An alternative to the thermal anneal or curing step is the use of ultraviolet (“UV”) light in combination with an oxygen-containing atmosphere to create pores within the material and lower the dielectric constant. The references, Hozumi, A. et al. “Low Temperature Elimination of Organic Components from Mesostructured Organic-Inorganic Composite Films Using Vacuum Ultraviolet Light”, Chem. Mater. 2000 Vol. 12, pp. 3842-47 (“Hozumi I”) and Hozumi, A et al., “Micropattterned Silica Films with Ordered Nanopores Fabricated through Photocalcination”, NanoLetters 2001,1(8), pp. 395-399 (“Hozumi II”), describe removing a cetyltrimethylammonium chloride (CTAC) pore-former from a tetraethoxysilane (TEOS) film using ultraviolet (“VUV”) light (172 nm) in the presence of oxygen. The reference, Ouyang, M., “Conversion of Some Siloxane Polymers to Silicon Oxide by UV/Ozone Photochemical Processes”, Chem. Mater. 2000, 12(6), pp. 1591-96, describes using UV light ranging from 185 to 254 nm to generate ozone in situ to oxidize carbon side groups within poly(siloxane) films and form a SiO2 film. The reference, Clark, T., et al., “A New Preparation of UV-Ozone Treatment in the Preparation of Substrate-Supported Mesoporous Thin Films”, Chem. Mater. 2000, 12(12), pp. 3879-3884, describes using UV light having a wavelength between 187 and 254 nm to produce ozone and atomic oxygen to remove organic species within a TEOS film. These techniques, unfortunately, may adversely effect the resultant film by chemically modifying the bonds that remain within the material. For example, exposure of these materials to an oxidizing atmosphere can result in the oxidation of the C atoms contained therein which has an adverse effect on the dielectric properties of the material.
U.S. Pat. No. 6,284,500 describes using UV light in the 230 to 350 nm wavelength range to photoinitiate cross-linking within an organic polymer film formed by CVD or an organosilsiquoxane film formed by spin-on deposition to improve the adhesion and mechanical properties of the film. The ′500 patent teaches that a thermal annealing step may be used to stabilize the cross-linked film.

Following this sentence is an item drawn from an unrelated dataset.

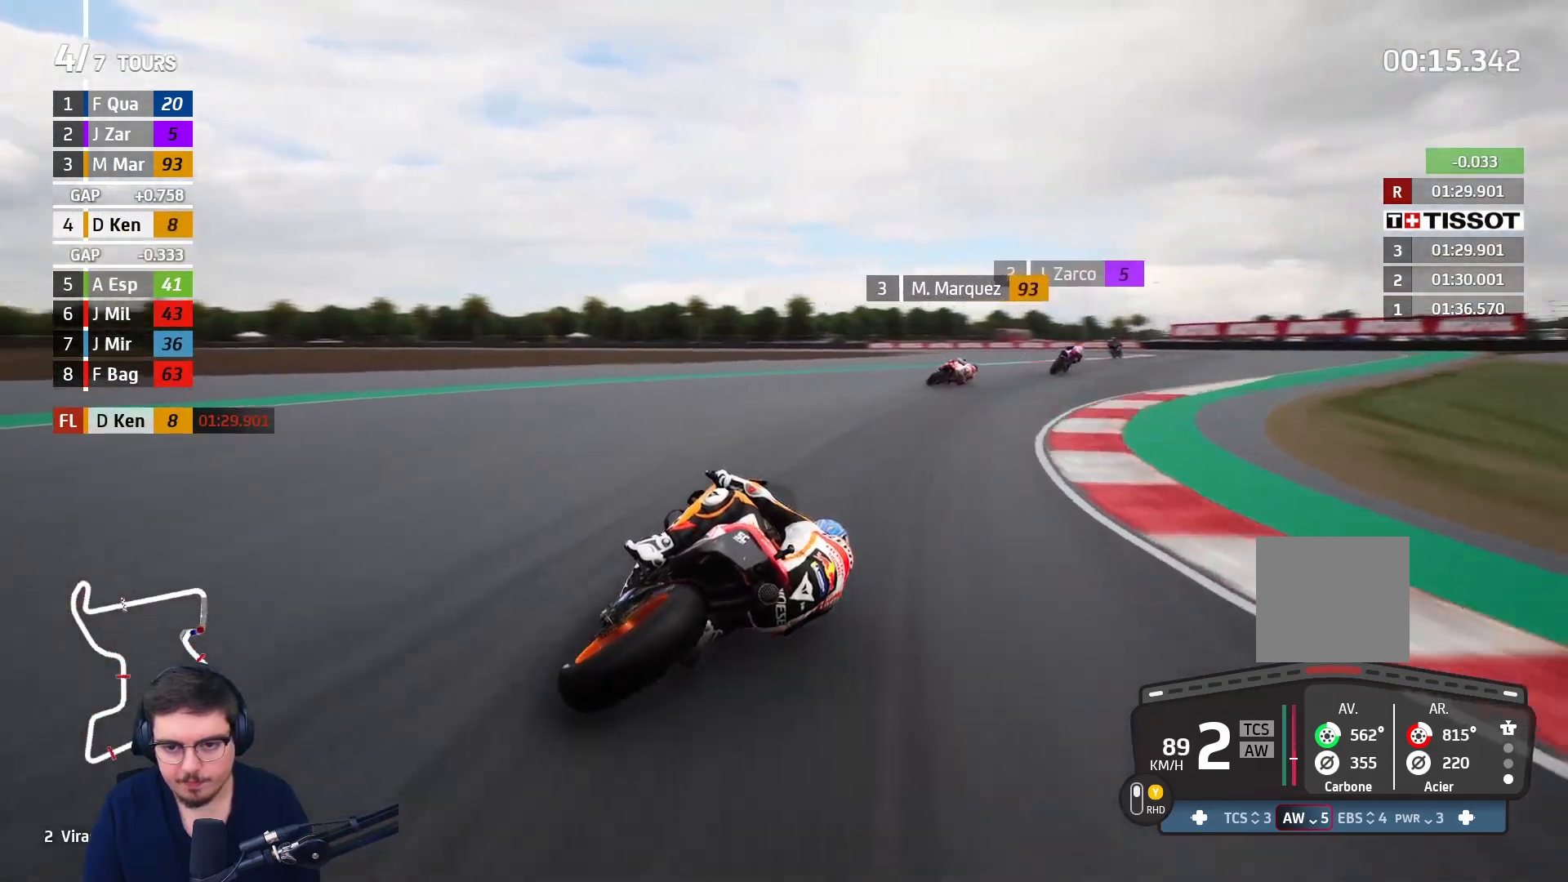
{"buttons": ["R2"], "left_stick": "up-right", "right_stick": "center", "events": [[17, "L3", "up"], [117, "R2", "down"]]}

Published U.S. patent application Ser. No. 2003/054115 (the ′115 application) teaches UV curing a porous dielectric material produced by CVD or spin-on deposition methods to produce a UV-cured porous dielectric material having an improved modulus and comparable dielectric constant. The ′115 application demonstrates that UV exposure in an O2 atmosphere is more effective than UV exposure in a N2 atmosphere. However, the ′115 application also teaches that the UV cure can generate a notable amount of polar species in the porous dielectric materials. Further, the ′115 application states that “in all cases a subsequent or possibly concomitant anneal step is necessary in order to remove the Si—OH bonds which are typically generated during the UV curing process.”
U.S. Pat. No. 6,566,278 teaches densifying a carbon-doped, silicon oxide (SiCxOy) film by exposing the film to UV radiation. The carbon-doped silicon oxide film is deposited via chemical vapor deposition of an oxygen-supplying gas and an organosilane silicon supplying gas. The film is then exposed to UV radiation generated from an excited gas species such as xenon, mercury, deuterium, or KrCI2.
Accordingly, there is a need in the art to provide an improved method to produce low density and porous materials. There is also a need to provide a process for preparing a low dielectric film that does not inhibit the pore formation process. There is a further need to provide a method that is selective in removing certain material from a film. Due to thermal budget concerns, there is an additional need for a low temperature treatment for the production of porous films for low dielectric constant materials for integrated circuits.
All references cited herein are incorporated herein by reference in their entirety.